I’m not somebody who particularly courts controversy. Personally, I think that saying things just to get a rise out of people is a waste of precious time. I suspect I’m going to irritate a few people in the next couple of paragraphs though, and I sincerely apologize in advance.
I just read a quote from Yahoo! news that a certain analyst thinks Google’s stock price is going to hit $500 in 2009. The basis for this estimate is that he thinks Google will ultimately be successful with its push into the mobile phone market. Now I’m not somebody who discounts Google – I think they’re a great company.
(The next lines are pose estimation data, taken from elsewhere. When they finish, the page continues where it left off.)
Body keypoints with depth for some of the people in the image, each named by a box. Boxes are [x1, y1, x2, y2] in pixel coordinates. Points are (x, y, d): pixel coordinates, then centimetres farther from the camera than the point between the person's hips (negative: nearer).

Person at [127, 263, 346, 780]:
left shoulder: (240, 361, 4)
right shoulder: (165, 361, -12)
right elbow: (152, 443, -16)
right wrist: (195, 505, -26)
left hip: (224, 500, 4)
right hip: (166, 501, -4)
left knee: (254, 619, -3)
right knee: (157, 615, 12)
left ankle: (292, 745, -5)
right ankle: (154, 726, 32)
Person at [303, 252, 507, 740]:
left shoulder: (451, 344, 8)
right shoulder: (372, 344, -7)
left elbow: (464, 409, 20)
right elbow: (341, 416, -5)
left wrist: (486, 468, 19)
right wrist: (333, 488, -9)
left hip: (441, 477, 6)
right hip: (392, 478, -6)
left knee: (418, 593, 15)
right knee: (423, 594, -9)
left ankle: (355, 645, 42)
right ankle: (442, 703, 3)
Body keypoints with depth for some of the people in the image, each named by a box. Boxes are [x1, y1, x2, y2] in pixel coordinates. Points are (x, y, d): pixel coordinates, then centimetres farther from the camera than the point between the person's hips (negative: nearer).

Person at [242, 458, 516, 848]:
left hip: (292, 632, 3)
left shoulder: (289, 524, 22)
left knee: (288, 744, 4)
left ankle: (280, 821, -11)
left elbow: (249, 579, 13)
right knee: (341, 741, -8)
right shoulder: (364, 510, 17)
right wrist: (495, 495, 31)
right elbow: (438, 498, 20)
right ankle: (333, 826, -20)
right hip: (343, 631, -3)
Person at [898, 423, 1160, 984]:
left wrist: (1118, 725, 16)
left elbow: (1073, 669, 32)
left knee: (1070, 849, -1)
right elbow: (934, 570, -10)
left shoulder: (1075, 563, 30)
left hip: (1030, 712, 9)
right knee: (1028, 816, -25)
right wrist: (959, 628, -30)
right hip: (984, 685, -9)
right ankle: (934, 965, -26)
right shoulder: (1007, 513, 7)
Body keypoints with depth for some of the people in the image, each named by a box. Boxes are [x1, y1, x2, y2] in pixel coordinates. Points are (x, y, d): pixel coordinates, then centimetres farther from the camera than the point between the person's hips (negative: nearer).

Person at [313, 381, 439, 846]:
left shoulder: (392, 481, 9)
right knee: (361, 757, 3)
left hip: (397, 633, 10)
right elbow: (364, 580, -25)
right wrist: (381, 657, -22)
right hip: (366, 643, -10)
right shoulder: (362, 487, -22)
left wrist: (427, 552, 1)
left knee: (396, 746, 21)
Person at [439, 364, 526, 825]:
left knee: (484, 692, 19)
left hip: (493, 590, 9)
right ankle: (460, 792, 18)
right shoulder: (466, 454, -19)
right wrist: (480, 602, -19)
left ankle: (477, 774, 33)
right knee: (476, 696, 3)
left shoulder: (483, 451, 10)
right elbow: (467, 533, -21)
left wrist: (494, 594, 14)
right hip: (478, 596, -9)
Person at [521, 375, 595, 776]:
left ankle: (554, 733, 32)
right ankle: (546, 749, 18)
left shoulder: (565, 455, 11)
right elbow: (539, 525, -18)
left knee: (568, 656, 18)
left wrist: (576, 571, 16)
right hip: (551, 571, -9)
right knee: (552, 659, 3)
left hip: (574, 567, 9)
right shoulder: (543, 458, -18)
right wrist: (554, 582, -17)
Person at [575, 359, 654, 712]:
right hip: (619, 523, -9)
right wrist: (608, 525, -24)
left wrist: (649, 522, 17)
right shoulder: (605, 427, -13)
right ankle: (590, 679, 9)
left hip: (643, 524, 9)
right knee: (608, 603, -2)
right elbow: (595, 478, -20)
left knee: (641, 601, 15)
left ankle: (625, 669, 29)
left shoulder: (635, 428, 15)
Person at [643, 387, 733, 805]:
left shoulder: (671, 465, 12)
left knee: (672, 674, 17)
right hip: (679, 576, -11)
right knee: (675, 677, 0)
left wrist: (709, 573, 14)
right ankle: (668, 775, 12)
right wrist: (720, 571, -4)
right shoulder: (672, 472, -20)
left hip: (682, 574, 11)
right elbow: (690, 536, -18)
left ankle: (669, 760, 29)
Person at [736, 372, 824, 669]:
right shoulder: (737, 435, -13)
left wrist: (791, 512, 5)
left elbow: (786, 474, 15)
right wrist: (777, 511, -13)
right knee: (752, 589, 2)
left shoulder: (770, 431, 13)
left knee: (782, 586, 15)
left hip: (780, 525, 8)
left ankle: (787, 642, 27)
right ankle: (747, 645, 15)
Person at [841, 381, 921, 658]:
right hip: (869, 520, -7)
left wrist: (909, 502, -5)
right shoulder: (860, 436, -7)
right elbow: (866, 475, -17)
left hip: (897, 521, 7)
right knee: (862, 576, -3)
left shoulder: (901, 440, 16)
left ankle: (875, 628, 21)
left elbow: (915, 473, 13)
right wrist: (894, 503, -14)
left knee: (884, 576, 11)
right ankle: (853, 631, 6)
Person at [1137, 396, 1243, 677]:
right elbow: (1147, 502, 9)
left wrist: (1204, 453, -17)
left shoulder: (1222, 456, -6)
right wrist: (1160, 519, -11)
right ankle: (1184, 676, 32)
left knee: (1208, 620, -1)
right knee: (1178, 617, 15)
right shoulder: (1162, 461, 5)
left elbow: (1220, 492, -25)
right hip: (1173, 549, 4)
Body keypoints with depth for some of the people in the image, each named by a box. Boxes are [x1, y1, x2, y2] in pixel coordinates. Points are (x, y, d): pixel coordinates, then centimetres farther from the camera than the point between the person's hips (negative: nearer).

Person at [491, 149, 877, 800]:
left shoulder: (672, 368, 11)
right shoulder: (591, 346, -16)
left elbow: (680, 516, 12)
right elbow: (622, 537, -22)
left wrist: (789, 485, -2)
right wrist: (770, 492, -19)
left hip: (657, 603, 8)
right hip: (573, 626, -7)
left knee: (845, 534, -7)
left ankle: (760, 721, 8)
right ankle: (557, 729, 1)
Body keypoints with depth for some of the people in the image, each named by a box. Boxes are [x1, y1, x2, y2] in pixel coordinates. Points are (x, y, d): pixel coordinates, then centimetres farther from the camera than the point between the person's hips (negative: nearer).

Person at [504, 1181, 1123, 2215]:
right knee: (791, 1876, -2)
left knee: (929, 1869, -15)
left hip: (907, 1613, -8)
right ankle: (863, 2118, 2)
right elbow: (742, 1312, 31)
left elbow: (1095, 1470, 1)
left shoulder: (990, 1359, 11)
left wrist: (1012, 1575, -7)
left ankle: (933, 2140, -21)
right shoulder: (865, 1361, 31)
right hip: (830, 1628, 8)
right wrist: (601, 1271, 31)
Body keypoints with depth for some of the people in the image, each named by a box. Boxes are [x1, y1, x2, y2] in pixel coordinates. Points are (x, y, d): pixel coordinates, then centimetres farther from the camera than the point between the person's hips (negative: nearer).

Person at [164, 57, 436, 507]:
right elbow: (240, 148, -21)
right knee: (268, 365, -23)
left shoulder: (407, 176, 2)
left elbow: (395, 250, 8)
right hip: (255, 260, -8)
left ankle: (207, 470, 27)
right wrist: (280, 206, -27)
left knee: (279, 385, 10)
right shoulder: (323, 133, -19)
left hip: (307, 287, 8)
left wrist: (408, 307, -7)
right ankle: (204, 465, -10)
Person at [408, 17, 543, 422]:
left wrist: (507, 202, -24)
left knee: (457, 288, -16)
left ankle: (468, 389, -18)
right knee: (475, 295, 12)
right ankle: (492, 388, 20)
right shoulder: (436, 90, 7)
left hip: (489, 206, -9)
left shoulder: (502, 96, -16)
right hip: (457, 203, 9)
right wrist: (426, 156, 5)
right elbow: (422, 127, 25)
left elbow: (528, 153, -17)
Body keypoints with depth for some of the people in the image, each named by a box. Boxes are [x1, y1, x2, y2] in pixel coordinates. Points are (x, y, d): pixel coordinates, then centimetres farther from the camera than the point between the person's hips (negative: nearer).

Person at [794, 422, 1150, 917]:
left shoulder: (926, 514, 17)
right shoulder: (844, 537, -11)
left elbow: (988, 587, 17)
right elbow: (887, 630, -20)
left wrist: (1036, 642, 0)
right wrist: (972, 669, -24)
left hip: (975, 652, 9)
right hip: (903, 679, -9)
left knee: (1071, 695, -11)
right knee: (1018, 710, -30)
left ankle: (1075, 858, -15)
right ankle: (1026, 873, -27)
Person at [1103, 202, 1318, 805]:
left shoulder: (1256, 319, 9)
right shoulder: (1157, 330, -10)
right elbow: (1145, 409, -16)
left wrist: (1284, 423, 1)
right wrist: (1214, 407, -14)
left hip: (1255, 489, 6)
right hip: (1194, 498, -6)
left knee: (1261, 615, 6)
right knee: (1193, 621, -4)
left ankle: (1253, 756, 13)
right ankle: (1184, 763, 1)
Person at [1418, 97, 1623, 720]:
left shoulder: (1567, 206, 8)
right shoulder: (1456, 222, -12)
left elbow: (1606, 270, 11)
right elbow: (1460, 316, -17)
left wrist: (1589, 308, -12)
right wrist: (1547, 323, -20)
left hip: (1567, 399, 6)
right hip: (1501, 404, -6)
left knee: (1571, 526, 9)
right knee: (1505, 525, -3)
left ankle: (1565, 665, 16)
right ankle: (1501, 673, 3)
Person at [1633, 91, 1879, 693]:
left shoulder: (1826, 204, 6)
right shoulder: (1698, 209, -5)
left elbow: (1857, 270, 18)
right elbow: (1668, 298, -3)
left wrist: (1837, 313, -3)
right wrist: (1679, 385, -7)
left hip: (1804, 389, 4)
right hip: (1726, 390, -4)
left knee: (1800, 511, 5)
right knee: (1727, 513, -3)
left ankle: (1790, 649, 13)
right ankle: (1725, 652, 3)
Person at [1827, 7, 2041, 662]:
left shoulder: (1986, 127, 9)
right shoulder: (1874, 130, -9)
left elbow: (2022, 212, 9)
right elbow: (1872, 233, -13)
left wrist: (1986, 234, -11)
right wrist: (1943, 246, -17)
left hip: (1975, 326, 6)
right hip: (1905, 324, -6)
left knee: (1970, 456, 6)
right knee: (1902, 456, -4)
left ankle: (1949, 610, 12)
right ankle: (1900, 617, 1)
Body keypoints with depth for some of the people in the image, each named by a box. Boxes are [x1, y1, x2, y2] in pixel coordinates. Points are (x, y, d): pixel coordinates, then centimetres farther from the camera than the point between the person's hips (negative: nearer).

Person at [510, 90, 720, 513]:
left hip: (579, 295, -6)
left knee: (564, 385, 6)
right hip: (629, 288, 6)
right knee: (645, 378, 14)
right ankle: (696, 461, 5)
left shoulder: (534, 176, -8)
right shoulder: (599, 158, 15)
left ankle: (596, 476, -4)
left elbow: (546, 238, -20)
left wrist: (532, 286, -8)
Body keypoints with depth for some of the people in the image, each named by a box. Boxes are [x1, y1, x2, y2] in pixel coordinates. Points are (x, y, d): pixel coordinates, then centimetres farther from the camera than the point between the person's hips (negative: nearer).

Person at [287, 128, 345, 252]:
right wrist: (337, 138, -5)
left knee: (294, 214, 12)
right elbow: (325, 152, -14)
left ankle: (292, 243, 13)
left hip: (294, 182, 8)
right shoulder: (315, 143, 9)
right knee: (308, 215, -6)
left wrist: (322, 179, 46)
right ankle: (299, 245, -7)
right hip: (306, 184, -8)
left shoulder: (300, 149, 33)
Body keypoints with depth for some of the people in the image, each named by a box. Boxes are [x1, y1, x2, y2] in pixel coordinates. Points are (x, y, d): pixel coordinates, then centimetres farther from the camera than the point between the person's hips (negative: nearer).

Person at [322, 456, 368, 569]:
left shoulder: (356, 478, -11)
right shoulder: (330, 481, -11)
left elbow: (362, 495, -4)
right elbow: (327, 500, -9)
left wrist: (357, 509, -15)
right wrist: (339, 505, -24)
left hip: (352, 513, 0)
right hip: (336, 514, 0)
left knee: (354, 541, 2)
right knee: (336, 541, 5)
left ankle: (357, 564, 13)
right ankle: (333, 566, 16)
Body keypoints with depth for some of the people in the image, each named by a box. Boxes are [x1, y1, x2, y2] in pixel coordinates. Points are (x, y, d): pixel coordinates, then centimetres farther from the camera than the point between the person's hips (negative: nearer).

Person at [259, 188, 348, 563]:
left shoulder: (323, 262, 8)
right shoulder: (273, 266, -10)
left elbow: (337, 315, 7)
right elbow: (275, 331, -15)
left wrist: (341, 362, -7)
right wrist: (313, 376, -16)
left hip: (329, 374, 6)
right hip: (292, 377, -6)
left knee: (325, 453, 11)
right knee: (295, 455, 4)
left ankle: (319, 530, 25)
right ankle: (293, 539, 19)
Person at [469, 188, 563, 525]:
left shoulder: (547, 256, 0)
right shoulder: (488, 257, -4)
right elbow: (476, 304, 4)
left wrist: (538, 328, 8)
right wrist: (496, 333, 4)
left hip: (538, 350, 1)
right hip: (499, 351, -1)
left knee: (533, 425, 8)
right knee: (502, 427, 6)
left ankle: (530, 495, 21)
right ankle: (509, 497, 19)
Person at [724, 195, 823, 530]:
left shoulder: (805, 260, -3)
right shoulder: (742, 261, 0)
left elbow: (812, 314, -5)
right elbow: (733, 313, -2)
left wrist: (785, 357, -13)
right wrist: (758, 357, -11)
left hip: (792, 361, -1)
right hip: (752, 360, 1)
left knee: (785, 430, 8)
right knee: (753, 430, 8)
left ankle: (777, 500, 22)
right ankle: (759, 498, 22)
If you crunch the numbers though, I don’t think that a share price of $500 makes any sense.
Let’s look at a couple of scenarios:
1. The numbers for 2008
In 2008, Google’s net earnings (i.e. after expenses, but before taxes – what is commonly referred to as EBITDA) were around $5 billion US. This is an estimated number as they haven’t yet released the final numbers for the fourth quarter of 2008. If that holds, then based on their current share price of $325, and 3.15 million outstanding shares, their earnings per share (EPS) is a pinch under $16, and their P/E is around 20.
2. Assume their P/E stays steady and their earnings grows in 2009
Assuming that their P/E continues to hover in the low 20s, in order for their share price to hit $500, their earnings would have to increase to around $7.7 billion USD, an increase of about $2.7 billion – or 54%. That’s a pretty substantial increase in the current economy, even for Google. Their earnings “only” went up 37% from 2006 to 2007. We’ll break these numbers down further in a sec.
3. Assume their income stays steady, and their P/E increases
Assume that Google’s net income holds around where it currently is, their P/E would have to be around 31 in order for their share price to hit $500. That’s pretty high for a tech stock these days. Apple’s P/E is currently around 17 for a comparison.
Don’t Call Me – I’ll Call You!
So let’s say that Scott Kessler is correct, and Google will bring in an additional $2 – 3 billion in revenue in 2009 based primarily on their mobile venture.
Bear in mind that Apple’s iPhone, which accounts for 39% of their 2008 revenue at $4.6 billion is likely to see some slide in sales based on the general economy.
Bear in mind that Apple is going to fight like crazy to hold onto market share – and we’re not even looking at the big boys like Nokia.
Bear in mind that Google’s Android platform is free open source software (FOSS), meaning that they’re giving it away.
The people at Google aren’t stupid, and they’ve put together a consortium of companies that are going to make Android-based phone handsets. I assume that they’ll figure out some revenue streams from that – driving more mobile traffic to their search engine (and hence their ads), or even selling hardware themselves in a pinch.
Given that Google is tightening the belt and laying off temp workers, I don’t think anyone in Mountain View is relying on selling 10 to 15 million handsets in 2009. ($2 billion divided by $200)
My prognostication (not that I’m any good at that!): look for a 10% increase in revenue for Google in 2009, based primarily on eating their competitor’s lunch in online advertising. Share price should go up accordingly.